It all started when Peter Sleap wanted to say thanks to his rugby league mates at former club South Newcastle for helping him out when he needed it most.
Around 50 people turned up and they collected a few thousand in donations on that particular 2010 afternoon at Merewether.
Almost a decade on, up to 100 beneficiaries assisted and three-quarter of a million fundraising dollars later, the Lions are expecting around 2000 to attend the 10th anniversary of Sleapy's Day at Townson Oval on August 24.

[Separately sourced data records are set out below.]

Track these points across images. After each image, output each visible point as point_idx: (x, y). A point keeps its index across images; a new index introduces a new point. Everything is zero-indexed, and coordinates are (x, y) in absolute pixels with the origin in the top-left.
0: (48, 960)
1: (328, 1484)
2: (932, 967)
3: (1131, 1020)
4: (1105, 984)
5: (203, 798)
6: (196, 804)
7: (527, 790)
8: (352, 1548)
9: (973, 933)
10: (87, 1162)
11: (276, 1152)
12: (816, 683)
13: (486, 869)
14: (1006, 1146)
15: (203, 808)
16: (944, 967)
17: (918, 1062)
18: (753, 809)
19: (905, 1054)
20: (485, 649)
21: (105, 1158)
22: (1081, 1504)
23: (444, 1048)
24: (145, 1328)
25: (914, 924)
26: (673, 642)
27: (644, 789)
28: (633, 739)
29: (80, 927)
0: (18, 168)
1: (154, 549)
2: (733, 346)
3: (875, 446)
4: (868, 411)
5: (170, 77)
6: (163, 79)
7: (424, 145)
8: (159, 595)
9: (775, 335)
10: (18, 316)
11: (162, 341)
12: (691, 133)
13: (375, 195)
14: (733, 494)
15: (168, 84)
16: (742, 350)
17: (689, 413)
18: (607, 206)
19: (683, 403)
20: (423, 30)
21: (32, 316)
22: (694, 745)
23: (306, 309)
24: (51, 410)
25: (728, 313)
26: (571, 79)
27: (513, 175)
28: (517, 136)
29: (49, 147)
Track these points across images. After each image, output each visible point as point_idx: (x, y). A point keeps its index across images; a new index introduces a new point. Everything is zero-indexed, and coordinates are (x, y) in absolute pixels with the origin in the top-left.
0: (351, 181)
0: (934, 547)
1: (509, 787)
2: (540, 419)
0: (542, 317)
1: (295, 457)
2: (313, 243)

Not only that but the annual event will soon come under the planned Sleapy's Foundation as the man himself, wife Robynn, former Souths secretary Dave Fleming and co. look to continue their charity work to support the likes of Shiralee Wallace, who lost two-year-old daughter Chloe to cancer almost 12 months ago.
"I can't believe that we're here at 10," Sleap told the Newcastle Herald.
"We made a pact, the three of us [Peter, Robynn and Dave], to get us to 10 and then probably pull up stumps, but it's got so big and so popular that we're actually forming a charity called Sleapy's Foundation.
"It's very significant and very special. Ten years in any type of organisation is pretty big these days. It's lasted because of the support."
Sleap, a throat cancer survivor, and Fleming played together for Souths in back-to-back Newcastle Rugby League premierships in 1988 and 1989. Their endeavours off the field have now reached new heights.
Fleming is set to oversee the transition from Sleapy's Day to Sleapy's Foundation, which will eventually allow the current not-for-profit organisation to employ people, apply for grants and both run or endorse other fundraising events.
"The foundation sits up top, so Sleapy's Day will still continue but there'll be a few more arms off it," Fleming said. "A lot of people come up and ask how they can help. We'd just say come over on the day but now they will be able to run their own events as well."
The Sleapy's Day motto is "supporting those affected by cancer or adversity" and as Fleming adds: "we're not about the research or the cure, we're about supporting people on their journey".
Tamworth-based Wallace crossed paths with Sleapy's Day last year when Chloe was undergoing treatment at John Hunter Hospital's Ronald McDonald House.
"The support, not just last year but even now, they [Sleapy's Day] have become part of the family," Wallace said.